Tomáš Mikinič

Personal information
- Full name: Tomáš Mikinič
- Date of birth: 22 November 1992 (age 33)
- Place of birth: Trnava, Czechoslovakia
- Height: 1.73 m (5 ft 8 in)
- Position: Winger

Team information
- Current team: Odra Opole II (player-assistant)

Youth career
- Spartak Trnava

Senior career*
- Years: Team / Apps / (Gls)
- 2010–2017: Spartak Trnava / 27 / (0)
- 2013–2014: → Varnsdorf (loan) / 27 / (5)
- 2014–2015: → Zlaté Moravce (loan) / 25 / (2)
- 2015–2016: → Podbrezová (loan) / 2 / (0)
- 2016–2017: → Sereď (loan) / 27 / (3)
- 2017–2018: Lokomotíva Zvolen / 14 / (4)
- 2018–2024: Odra Opole / 185 / (21)
- 2024–2026: Polonia Nysa / 20 / (13)
- 2026–: Odra Opole II / 0 / (0)

International career
- Slovakia U17 / 1 / (0)
- Slovakia U18 / 9 / (2)
- 2011: Slovakia U19 / 8 / (1)

= Tomáš Mikinič =

Slovak footballer

Tomáš Mikinič (born 22 November 1992) is a Slovak professional footballer who plays as a winger for Odra Opole II, where he also serves as an assistant coach.

==Club areer==

=== Spartak Trnava ===
He made his debut for Spartak Trnava on 17 April 2010 against Košice.

Mikinič made his league debut in a 0–1 home loss against Slovan Bratislava on 5 August 2012, coming on as a substitute for Michal Gašparík in the 83rd minute.

On 3 July 2014, Mikinič scored a goal in the UEFA Europa League first qualifying round match against Maltese side Hibernians to set the score at 4–2, after coming on as a substitute for Martin Mikovič in the 74th minute.

In 2014, he went on loan to ViOn Zlaté Moravce.

Mikinič left Spartak in 2017, after not being able to find regular game time in a time period of over seven years.

On 7 January 2018, it was announced that Mikinič would be joining Polish side Odra Opole.
|---|
§ ACTIVITIES:
a – According to the profile of Tomáš Mikinič, why did he leave Spartak Trnava in 2017?
b – List every club that the profile of Tomáš Mikinič shows him joining on loan in its senior career section.
c – Answer these questions from the profile of Tomáš Mikinič.
(i) Where was he born?
(ii) Which side did he score against in the UEFA Europa League first qualifying round match on 3 July 2014?
(iii) Which player did he replace as a substitute in his league debut?

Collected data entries
|---|
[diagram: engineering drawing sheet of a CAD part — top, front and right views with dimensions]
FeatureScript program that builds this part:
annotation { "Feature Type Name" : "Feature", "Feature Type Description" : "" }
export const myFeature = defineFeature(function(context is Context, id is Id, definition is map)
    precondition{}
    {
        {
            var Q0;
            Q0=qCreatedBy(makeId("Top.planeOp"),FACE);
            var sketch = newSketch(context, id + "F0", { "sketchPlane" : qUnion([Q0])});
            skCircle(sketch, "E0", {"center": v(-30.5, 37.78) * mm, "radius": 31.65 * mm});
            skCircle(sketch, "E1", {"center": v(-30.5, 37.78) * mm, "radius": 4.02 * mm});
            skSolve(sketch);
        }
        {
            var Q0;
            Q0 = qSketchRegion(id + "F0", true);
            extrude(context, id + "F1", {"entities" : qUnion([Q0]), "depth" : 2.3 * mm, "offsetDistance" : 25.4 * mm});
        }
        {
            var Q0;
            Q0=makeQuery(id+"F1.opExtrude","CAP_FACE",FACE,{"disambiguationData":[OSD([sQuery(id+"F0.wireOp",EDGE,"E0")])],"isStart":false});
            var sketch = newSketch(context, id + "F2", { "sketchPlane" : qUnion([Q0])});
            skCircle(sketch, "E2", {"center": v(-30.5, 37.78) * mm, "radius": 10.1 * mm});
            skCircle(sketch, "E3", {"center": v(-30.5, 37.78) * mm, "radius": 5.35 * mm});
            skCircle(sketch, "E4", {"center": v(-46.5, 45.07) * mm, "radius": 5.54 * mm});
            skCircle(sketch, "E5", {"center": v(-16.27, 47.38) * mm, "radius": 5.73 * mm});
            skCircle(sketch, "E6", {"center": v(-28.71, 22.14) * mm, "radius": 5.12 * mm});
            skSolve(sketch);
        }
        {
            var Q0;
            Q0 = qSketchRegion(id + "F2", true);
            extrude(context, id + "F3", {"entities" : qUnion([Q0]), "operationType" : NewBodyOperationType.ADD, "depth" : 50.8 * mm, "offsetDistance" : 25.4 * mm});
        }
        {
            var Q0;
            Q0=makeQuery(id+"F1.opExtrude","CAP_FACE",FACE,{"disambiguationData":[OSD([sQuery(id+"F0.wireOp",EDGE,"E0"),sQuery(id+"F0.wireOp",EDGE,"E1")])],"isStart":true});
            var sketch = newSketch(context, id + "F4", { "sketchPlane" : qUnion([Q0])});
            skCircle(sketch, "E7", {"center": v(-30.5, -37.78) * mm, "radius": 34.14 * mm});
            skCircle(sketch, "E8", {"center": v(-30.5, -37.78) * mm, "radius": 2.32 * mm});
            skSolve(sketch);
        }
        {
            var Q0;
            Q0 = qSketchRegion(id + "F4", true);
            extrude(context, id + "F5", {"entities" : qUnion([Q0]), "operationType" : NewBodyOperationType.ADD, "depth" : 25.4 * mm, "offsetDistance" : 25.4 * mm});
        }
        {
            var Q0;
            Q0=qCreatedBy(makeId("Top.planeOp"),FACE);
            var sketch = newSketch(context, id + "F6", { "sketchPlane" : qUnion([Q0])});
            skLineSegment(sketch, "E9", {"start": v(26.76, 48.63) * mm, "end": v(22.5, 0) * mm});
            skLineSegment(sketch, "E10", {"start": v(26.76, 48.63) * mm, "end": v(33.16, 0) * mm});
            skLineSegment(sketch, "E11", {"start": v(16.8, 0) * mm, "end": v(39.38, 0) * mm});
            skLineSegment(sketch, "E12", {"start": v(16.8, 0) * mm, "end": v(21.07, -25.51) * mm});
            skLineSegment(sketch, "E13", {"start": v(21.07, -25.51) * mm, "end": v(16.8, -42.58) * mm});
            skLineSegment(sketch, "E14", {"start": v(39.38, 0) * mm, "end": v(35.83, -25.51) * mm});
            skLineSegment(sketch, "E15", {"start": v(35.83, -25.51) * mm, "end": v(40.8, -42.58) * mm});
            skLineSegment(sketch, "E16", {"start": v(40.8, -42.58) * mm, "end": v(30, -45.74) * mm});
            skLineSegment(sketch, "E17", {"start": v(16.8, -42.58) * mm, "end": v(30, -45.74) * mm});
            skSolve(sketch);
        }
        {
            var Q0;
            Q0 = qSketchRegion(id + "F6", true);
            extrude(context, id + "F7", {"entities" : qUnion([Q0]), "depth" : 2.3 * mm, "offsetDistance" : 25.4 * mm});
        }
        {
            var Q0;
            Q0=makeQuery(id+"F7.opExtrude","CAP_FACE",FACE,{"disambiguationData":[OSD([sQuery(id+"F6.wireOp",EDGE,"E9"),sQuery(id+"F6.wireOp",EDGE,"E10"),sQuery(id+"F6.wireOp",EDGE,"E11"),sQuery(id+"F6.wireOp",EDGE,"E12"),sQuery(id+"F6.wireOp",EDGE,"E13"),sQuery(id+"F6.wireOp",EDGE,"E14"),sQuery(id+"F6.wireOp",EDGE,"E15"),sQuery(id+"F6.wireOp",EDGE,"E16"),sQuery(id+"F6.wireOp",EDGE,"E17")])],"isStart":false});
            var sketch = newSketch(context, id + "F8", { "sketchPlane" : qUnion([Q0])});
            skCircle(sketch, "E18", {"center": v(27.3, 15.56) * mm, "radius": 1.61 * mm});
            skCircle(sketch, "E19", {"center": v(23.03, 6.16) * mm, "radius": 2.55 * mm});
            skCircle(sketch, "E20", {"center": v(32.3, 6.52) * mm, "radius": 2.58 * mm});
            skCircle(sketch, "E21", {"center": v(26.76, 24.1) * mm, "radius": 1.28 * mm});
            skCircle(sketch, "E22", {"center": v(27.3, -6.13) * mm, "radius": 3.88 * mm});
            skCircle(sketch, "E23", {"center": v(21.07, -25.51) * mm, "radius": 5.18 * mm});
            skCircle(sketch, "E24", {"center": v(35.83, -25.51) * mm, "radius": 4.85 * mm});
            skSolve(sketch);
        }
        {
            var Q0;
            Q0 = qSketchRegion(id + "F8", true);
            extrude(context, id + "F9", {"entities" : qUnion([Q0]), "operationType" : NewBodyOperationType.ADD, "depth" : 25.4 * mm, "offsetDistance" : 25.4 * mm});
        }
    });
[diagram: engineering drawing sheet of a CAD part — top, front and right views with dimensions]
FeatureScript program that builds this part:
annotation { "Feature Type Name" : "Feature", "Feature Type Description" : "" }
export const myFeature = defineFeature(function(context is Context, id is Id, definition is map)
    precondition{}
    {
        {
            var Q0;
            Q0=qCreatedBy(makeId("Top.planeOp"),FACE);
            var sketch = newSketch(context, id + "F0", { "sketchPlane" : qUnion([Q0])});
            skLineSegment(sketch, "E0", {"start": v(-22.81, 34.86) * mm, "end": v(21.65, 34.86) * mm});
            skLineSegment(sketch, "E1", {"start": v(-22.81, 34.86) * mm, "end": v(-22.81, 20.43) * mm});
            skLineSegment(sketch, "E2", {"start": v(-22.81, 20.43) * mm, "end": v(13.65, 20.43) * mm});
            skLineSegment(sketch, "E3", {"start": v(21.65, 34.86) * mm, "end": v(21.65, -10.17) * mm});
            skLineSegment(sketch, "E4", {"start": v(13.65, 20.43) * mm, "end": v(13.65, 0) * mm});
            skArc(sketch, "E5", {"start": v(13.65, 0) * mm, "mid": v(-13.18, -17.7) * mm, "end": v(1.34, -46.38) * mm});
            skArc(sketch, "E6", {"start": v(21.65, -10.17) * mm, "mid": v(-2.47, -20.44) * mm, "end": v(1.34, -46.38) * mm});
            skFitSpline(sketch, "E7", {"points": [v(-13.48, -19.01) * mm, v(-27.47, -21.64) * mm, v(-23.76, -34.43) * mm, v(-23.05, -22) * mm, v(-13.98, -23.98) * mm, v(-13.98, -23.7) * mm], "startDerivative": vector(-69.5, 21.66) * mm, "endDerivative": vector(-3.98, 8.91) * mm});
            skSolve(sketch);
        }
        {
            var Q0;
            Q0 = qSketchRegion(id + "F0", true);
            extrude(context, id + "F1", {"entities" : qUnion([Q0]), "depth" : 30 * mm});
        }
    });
|---|
§ SOLUTIONS TO THE EXERCISE:
a – He left Spartak Trnava because he was not able to find regular game time over a period of more than seven years.

b – Varnsdorf, Zlaté Moravce, Podbrezová, Sereď

c –
(i) Trnava, Czechoslovakia
(ii) The Maltese side Hibernians
(iii) Michal Gašparík